Arms companies and their lobbyists feel at home in the EU-institutions. They determine EU-policy, sell their arms and get subsidies for the development of new weapon technology. "What's good for business is good for everybody" is the motto of EU policy makers. But a policy tailored to the needs of the arms industry does not lead to a safer Europe in a better world. On the contrary. Read all about it in the dossier accompanying the campaign "Ctrl+Alt+EU: No Military Europe".
Some more background below and in the following articles
- Why has vredesactie started a campaign on the militarisation of the EU?
Peace activists take action against the militarisation of Europe
For a while now vredesactie has been keeping a close eye on the European Union. Without a doubt it has become a military power. It has the authority, institutions and operational structures to carry out military interventions all over the world. Because of a lack of a common vision on foreign policy there are currently few military missions in name of the EU. In the past few years the European member states have participated in various wars with ever-shifting alliances. Tony Blair was a driving force behind the war in Iraq. France leads the way when its interests in so-called “Françafrique” are in danger. It is an illusion to think that a military Europe would be less of a warmonger than its member states.
The goal: a flourishing arms industry
One of the most perturbing evolutions is the influence of the arms industry on European policy. Whether dealing with common defence tasks, rules for weapons export, the priorities of a European research policy or even immigration policy, the internet, healthcare or international transport, the arms industry knows how to make its mark. The CEOs and lobbyists of the arms industry are regarded as defence and security specialists and they contribute to designing policy. The fact that by definition they are guided by business interests is conveniently forgotten or deemed unimportant. These “expert” know all too wel what their core business is and how they should sell it. In order to become active in ever more markets and policy domains they firstly present every societal phenomenon as a problem. Then they turn every problem into a security problem. And lastly they argue that for every security problem there exists a technological solution. And of course they can deliver that technology at a good price.
The European Defence Agency (EDA)
There is no common vision for a European foreign and defence policy, but one certainty resurfaces again and again: the European Union needs a flourishing arms industry. In EU-newspeak this is called 'an innovative and competitive European Defence Technological and Industrial Base'. The whole of the EU seems permeated by this obvious truth. Taking care of a flourishing arms industry is one of the most important goals of the European Defence Agency (EDA). There's a reason why weapons manufacturers like the EDA. But the European Commission as well participates eagerly: in 2011 the chairman of the commission Emanuel Barroso and the Commissioner for industry and entrepreneurship Antionio Tajani started a task force to further strengthen the arms industry. In direct dialogue with the arms industry, the European Commission is investigating how it can help that industry to stay competitive on a global scale. Mid-2013 the task force will make its recommendations known.

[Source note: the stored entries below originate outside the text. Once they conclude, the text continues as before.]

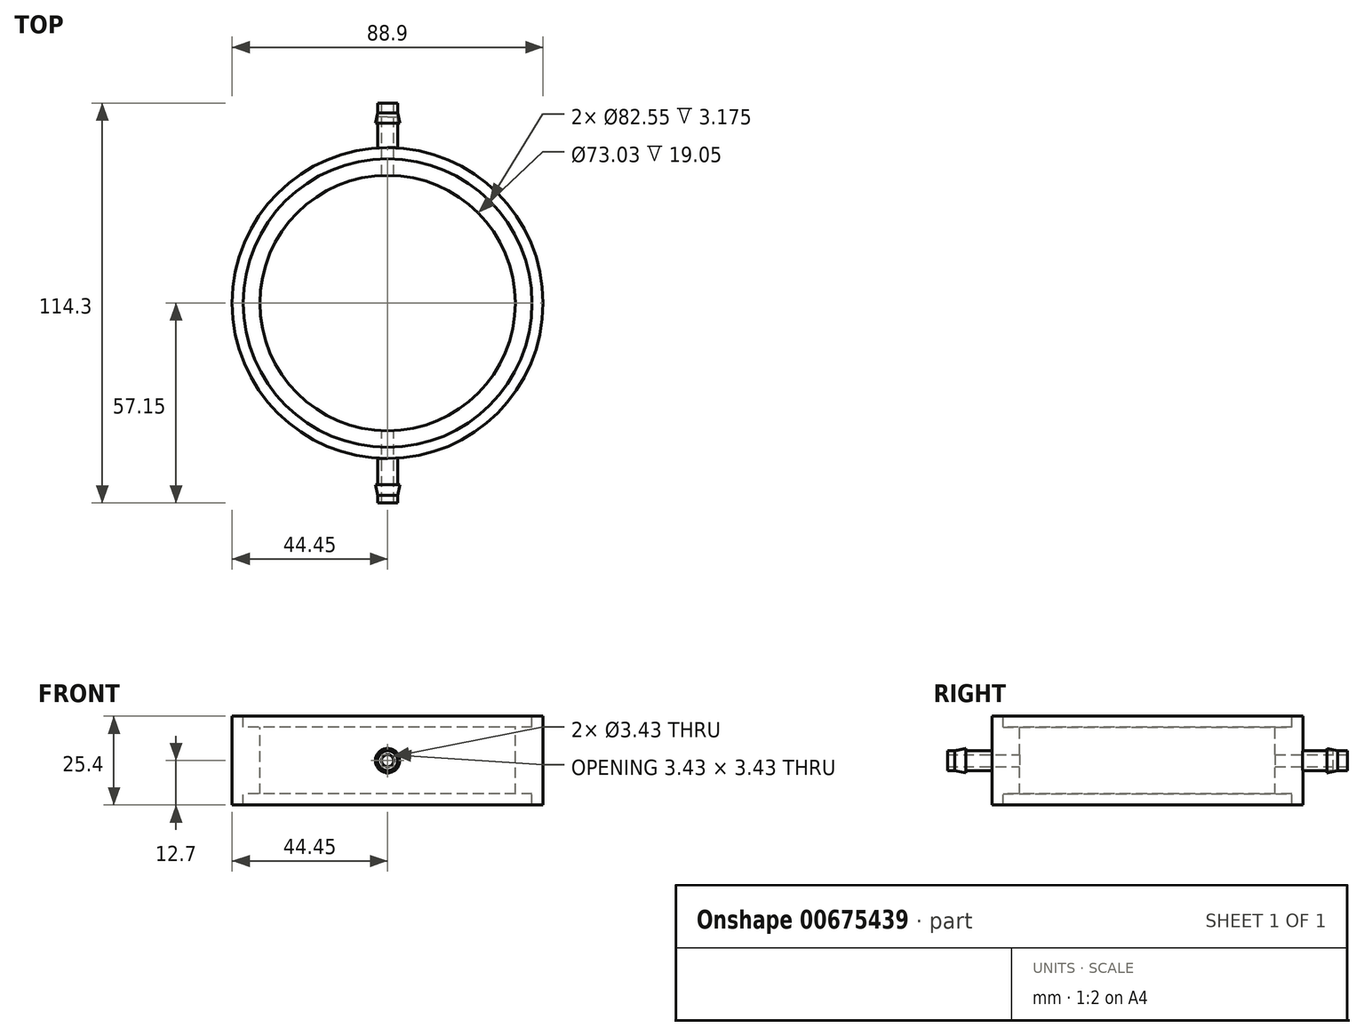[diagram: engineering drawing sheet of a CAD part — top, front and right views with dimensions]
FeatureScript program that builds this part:
annotation { "Feature Type Name" : "Feature", "Feature Type Description" : "" }
export const myFeature = defineFeature(function(context is Context, id is Id, definition is map)
    precondition{}
    {
        {
            var Q0;
            Q0=qCreatedBy(makeId("Top.planeOp"),FACE);
            var sketch = newSketch(context, id + "F0", { "sketchPlane" : qUnion([Q0])});
            skCircle(sketch, "E0", {"center": v(0, 0) * mm, "radius": 44.45 * mm});
            skSolve(sketch);
        }
        {
            var Q0;
            Q0=makeQuery(id+"F0.imprint","IMPRINT",FACE,{"disambiguationData":[TD([[makeQuery(id+"F0.imprint","IMPRINT",EDGE,{"derivedFrom":sQuery(id+"F0.wireOp",EDGE,"E0")}),1.0]])]});
            extrude(context, id + "F1", {"entities" : qUnion([Q0]), "endBound" : BoundingType.SYMMETRIC, "depth" : 25.4 * mm, "offsetDistance" : 25.4 * mm});
        }
        {
            var Q0;
            Q0=qCreatedBy(makeId("Top.planeOp"),FACE);
            var sketch = newSketch(context, id + "F2", { "sketchPlane" : qUnion([Q0])});
            skCircle(sketch, "E1", {"center": v(0, 0) * mm, "radius": 41.27 * mm});
            skSolve(sketch);
        }
        {
            var Q0;
            Q0 = qSketchRegion(id + "F2", true);
            extrude(context, id + "F3", {"entities" : qUnion([Q0]), "operationType" : NewBodyOperationType.REMOVE, "endBound" : BoundingType.SYMMETRIC, "oppositeDirection" : true, "depth" : 25.4 * mm, "offsetDistance" : 25.4 * mm});
        }
        {
            var Q0;
            Q0=qCreatedBy(makeId("Top.planeOp"),FACE);
            var sketch = newSketch(context, id + "F4", { "sketchPlane" : qUnion([Q0])});
            skCircle(sketch, "E2", {"center": v(0, 0) * mm, "radius": 41.28 * mm});
            skSolve(sketch);
        }
        {
            var Q0;
            Q0 = qSketchRegion(id + "F4", true);
            extrude(context, id + "F5", {"entities" : qUnion([Q0]), "operationType" : NewBodyOperationType.ADD, "endBound" : BoundingType.SYMMETRIC, "depth" : 19.05 * mm, "offsetDistance" : 25.4 * mm});
        }
        {
            var Q0;
            Q0=qCreatedBy(makeId("Top.planeOp"),FACE);
            var sketch = newSketch(context, id + "F6", { "sketchPlane" : qUnion([Q0])});
            skCircle(sketch, "E3", {"center": v(0, 0) * mm, "radius": 36.51 * mm});
            skSolve(sketch);
        }
        {
            var Q0;
            Q0=qCreatedBy(makeId("Front.planeOp"),FACE);
            var sketch = newSketch(context, id + "F7", { "sketchPlane" : qUnion([Q0])});
            skCircle(sketch, "E4", {"center": v(0, 0) * mm, "radius": 2.83 * mm});
            skSolve(sketch);
        }
        {
            var Q0;
            Q0 = qSketchRegion(id + "F7", true);
            extrude(context, id + "F8", {"entities" : qUnion([Q0]), "operationType" : NewBodyOperationType.ADD, "endBound" : BoundingType.SYMMETRIC, "depth" : 114.3 * mm, "offsetDistance" : 25.4 * mm});
        }
        {
            var Q0;
            Q0=qCreatedBy(makeId("Right.planeOp"),FACE);
            var sketch = newSketch(context, id + "F9", { "sketchPlane" : qUnion([Q0])});
            skLineSegment(sketch, "E5", {"start": v(-55.04, -2.83) * mm, "end": v(-51.93, -3.47) * mm});
            skLineSegment(sketch, "E6", {"start": v(-51.93, -3.47) * mm, "end": v(-51.93, -2.83) * mm});
            skLineSegment(sketch, "E7", {"start": v(-51.93, -2.83) * mm, "end": v(-55.04, -2.83) * mm});
            skSolve(sketch);
        }
        {
            var Q0;
            Q0=makeQuery(id+"F9.imprint","IMPRINT",FACE,{"disambiguationData":[TD([[makeQuery(id+"F9.imprint","IMPRINT",EDGE,{"derivedFrom":sQuery(id+"F9.wireOp",EDGE,"E5")}),1.0]])]});
            var Q1;
            Q1=makeQuery(id+"F8.opExtrude","CAP_EDGE",EDGE,{"disambiguationData":[OSD([sQuery(id+"F7.wireOp",EDGE,"E4")])],"isStart":false});
            revolve(context, id + "F10", {"operationType" : NewBodyOperationType.ADD, "entities" : qUnion([Q0]), "axis" : qUnion([Q1]), "revolveType" : RevolveType.FULL});
        }
        {
            var Q0;
            Q0=qCreatedBy(makeId("Front.planeOp"),FACE);
            var sketch = newSketch(context, id + "F11", { "sketchPlane" : qUnion([Q0])});
            skCircle(sketch, "E8", {"center": v(0, 0) * mm, "radius": 1.71 * mm});
            skSolve(sketch);
        }
        {
            var Q0;
            Q0 = qSketchRegion(id + "F11", true);
            extrude(context, id + "F12", {"entities" : qUnion([Q0]), "operationType" : NewBodyOperationType.REMOVE, "endBound" : BoundingType.SYMMETRIC, "depth" : 114.3 * mm, "offsetDistance" : 25.4 * mm});
        }
        {
            var Q0;
            Q0=qCreatedBy(makeId("Right.planeOp"),FACE);
            var sketch = newSketch(context, id + "F13", { "sketchPlane" : qUnion([Q0])});
            skLineSegment(sketch, "E9", {"start": v(54.52, -2.8) * mm, "end": v(51.42, -3.51) * mm});
            skLineSegment(sketch, "E10", {"start": v(51.42, -3.51) * mm, "end": v(51.42, -2.87) * mm});
            skLineSegment(sketch, "E11", {"start": v(51.42, -2.87) * mm, "end": v(54.52, -2.8) * mm});
            skSolve(sketch);
        }
        {
            var Q0;
            Q0=makeQuery(id+"F13.imprint","IMPRINT",FACE,{"disambiguationData":[TD([[makeQuery(id+"F13.imprint","IMPRINT",EDGE,{"derivedFrom":sQuery(id+"F13.wireOp",EDGE,"E9")}),-1.0]])]});
            var Q1;
            Q1=makeQuery(id+"F8.opExtrude","CAP_EDGE",EDGE,{"disambiguationData":[OSD([sQuery(id+"F7.wireOp",EDGE,"E4")])],"isStart":true});
            revolve(context, id + "F14", {"operationType" : NewBodyOperationType.ADD, "entities" : qUnion([Q0]), "axis" : qUnion([Q1]), "revolveType" : RevolveType.FULL});
        }
        {
            var Q0;
            Q0 = qSketchRegion(id + "F6", true);
            extrude(context, id + "F15", {"entities" : qUnion([Q0]), "operationType" : NewBodyOperationType.REMOVE, "endBound" : BoundingType.SYMMETRIC, "oppositeDirection" : true, "depth" : 25.4 * mm, "offsetDistance" : 25.4 * mm});
        }
    });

European research funds for weapon technology: Horizon 2020
On paper the European Union only funds civil research programmes. In practice we know that weapons manufacturers get a nice share of the cake. Starting in 2014 however, new rules will apply. The new financing programme of the EU is called Horizon 2020 and will run from 2014 until 2020.The original proposal of the European Commission reiterated that the research programmes should only lead to civil purposes. But some members of parliament did not like that. Well known allies of the weapons industry such as the German Christian Ehler and the French ex-secret agent Arnaud Danjean submitted amendments to drop that specific phrase from the proposal. The legal framework for Horizon 2020 is not finished yet, but caution is advised.
Denying weapons exports: bad for the arms industry
On top of all that the fortification of the arms industry is a stated goal of the European common standpoint regarding weapons export. In that common standppoint eight criteria were established that must be taken into consideration by the member states when they deliver an weapons export license. But besides all sorts of good principles about democracy and human rights, the member states are also allowed to take into account that refusing a weapons export license is bad for the arms industry. The Wallonian license for the delivery of FN-weapons to the army of Kadhaffi during the Libian revolt is a sad example of the type of result that this “consideration” can engender.